Circuit design data:
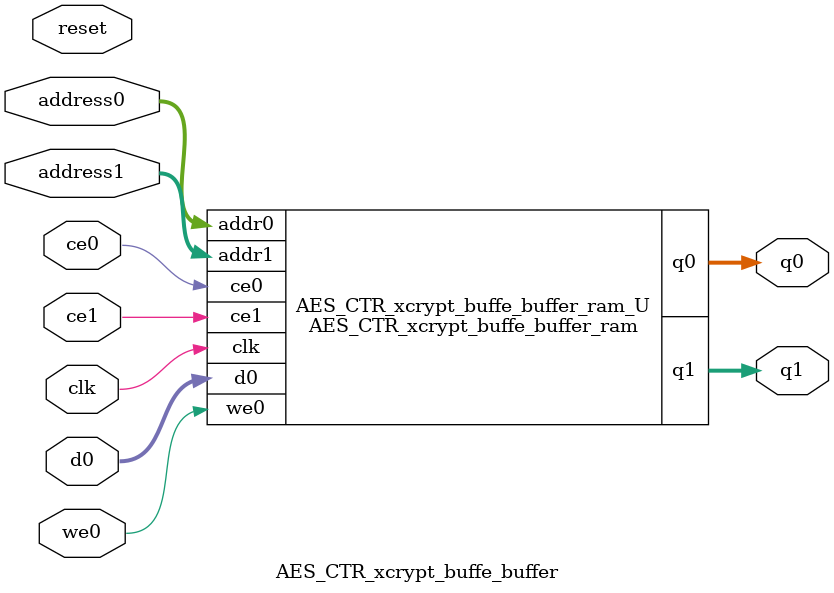
<source format=v>
`timescale 1 ns / 1 ps
module AES_CTR_xcrypt_buffe_buffer_ram (addr0, ce0, d0, we0, q0, addr1, ce1, q1,  clk);

parameter DWIDTH = 8;
parameter AWIDTH = 4;
parameter MEM_SIZE = 16;

input[AWIDTH-1:0] addr0;
input ce0;
input[DWIDTH-1:0] d0;
input we0;
output reg[DWIDTH-1:0] q0;
input[AWIDTH-1:0] addr1;
input ce1;
output reg[DWIDTH-1:0] q1;
input clk;

(* ram_style = "distributed" *)reg [DWIDTH-1:0] ram[0:MEM_SIZE-1];




always @(posedge clk)  
begin 
    if (ce0) 
    begin
        if (we0) 
        begin 
            ram[addr0] <= d0; 
        end 
        q0 <= ram[addr0];
    end
end


always @(posedge clk)  
begin 
    if (ce1) 
    begin
        q1 <= ram[addr1];
    end
end


endmodule

`timescale 1 ns / 1 ps
module AES_CTR_xcrypt_buffe_buffer(
    reset,
    clk,
    address0,
    ce0,
    we0,
    d0,
    q0,
    address1,
    ce1,
    q1);

parameter DataWidth = 32'd8;
parameter AddressRange = 32'd16;
parameter AddressWidth = 32'd4;
input reset;
input clk;
input[AddressWidth - 1:0] address0;
input ce0;
input we0;
input[DataWidth - 1:0] d0;
output[DataWidth - 1:0] q0;
input[AddressWidth - 1:0] address1;
input ce1;
output[DataWidth - 1:0] q1;



AES_CTR_xcrypt_buffe_buffer_ram AES_CTR_xcrypt_buffe_buffer_ram_U(
    .clk( clk ),
    .addr0( address0 ),
    .ce0( ce0 ),
    .we0( we0 ),
    .d0( d0 ),
    .q0( q0 ),
    .addr1( address1 ),
    .ce1( ce1 ),
    .q1( q1 ));

endmodule


</source>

=== Task to complete ===
Transcribe all records verbatim, no pictures.

=== Response below ===
<source format=v>
`timescale 1 ns / 1 ps
module AES_CTR_xcrypt_buffe_buffer_ram (addr0, ce0, d0, we0, q0, addr1, ce1, q1,  clk);

parameter DWIDTH = 8;
parameter AWIDTH = 4;
parameter MEM_SIZE = 16;

input[AWIDTH-1:0] addr0;
input ce0;
input[DWIDTH-1:0] d0;
input we0;
output reg[DWIDTH-1:0] q0;
input[AWIDTH-1:0] addr1;
input ce1;
output reg[DWIDTH-1:0] q1;
input clk;

(* ram_style = "distributed" *)reg [DWIDTH-1:0] ram[0:MEM_SIZE-1];




always @(posedge clk)  
begin 
    if (ce0) 
    begin
        if (we0) 
        begin 
            ram[addr0] <= d0; 
        end 
        q0 <= ram[addr0];
    end
end


always @(posedge clk)  
begin 
    if (ce1) 
    begin
        q1 <= ram[addr1];
    end
end


endmodule

`timescale 1 ns / 1 ps
module AES_CTR_xcrypt_buffe_buffer(
    reset,
    clk,
    address0,
    ce0,
    we0,
    d0,
    q0,
    address1,
    ce1,
    q1);

parameter DataWidth = 32'd8;
parameter AddressRange = 32'd16;
parameter AddressWidth = 32'd4;
input reset;
input clk;
input[AddressWidth - 1:0] address0;
input ce0;
input we0;
input[DataWidth - 1:0] d0;
output[DataWidth - 1:0] q0;
input[AddressWidth - 1:0] address1;
input ce1;
output[DataWidth - 1:0] q1;



AES_CTR_xcrypt_buffe_buffer_ram AES_CTR_xcrypt_buffe_buffer_ram_U(
    .clk( clk ),
    .addr0( address0 ),
    .ce0( ce0 ),
    .we0( we0 ),
    .d0( d0 ),
    .q0( q0 ),
    .addr1( address1 ),
    .ce1( ce1 ),
    .q1( q1 ));

endmodule


</source>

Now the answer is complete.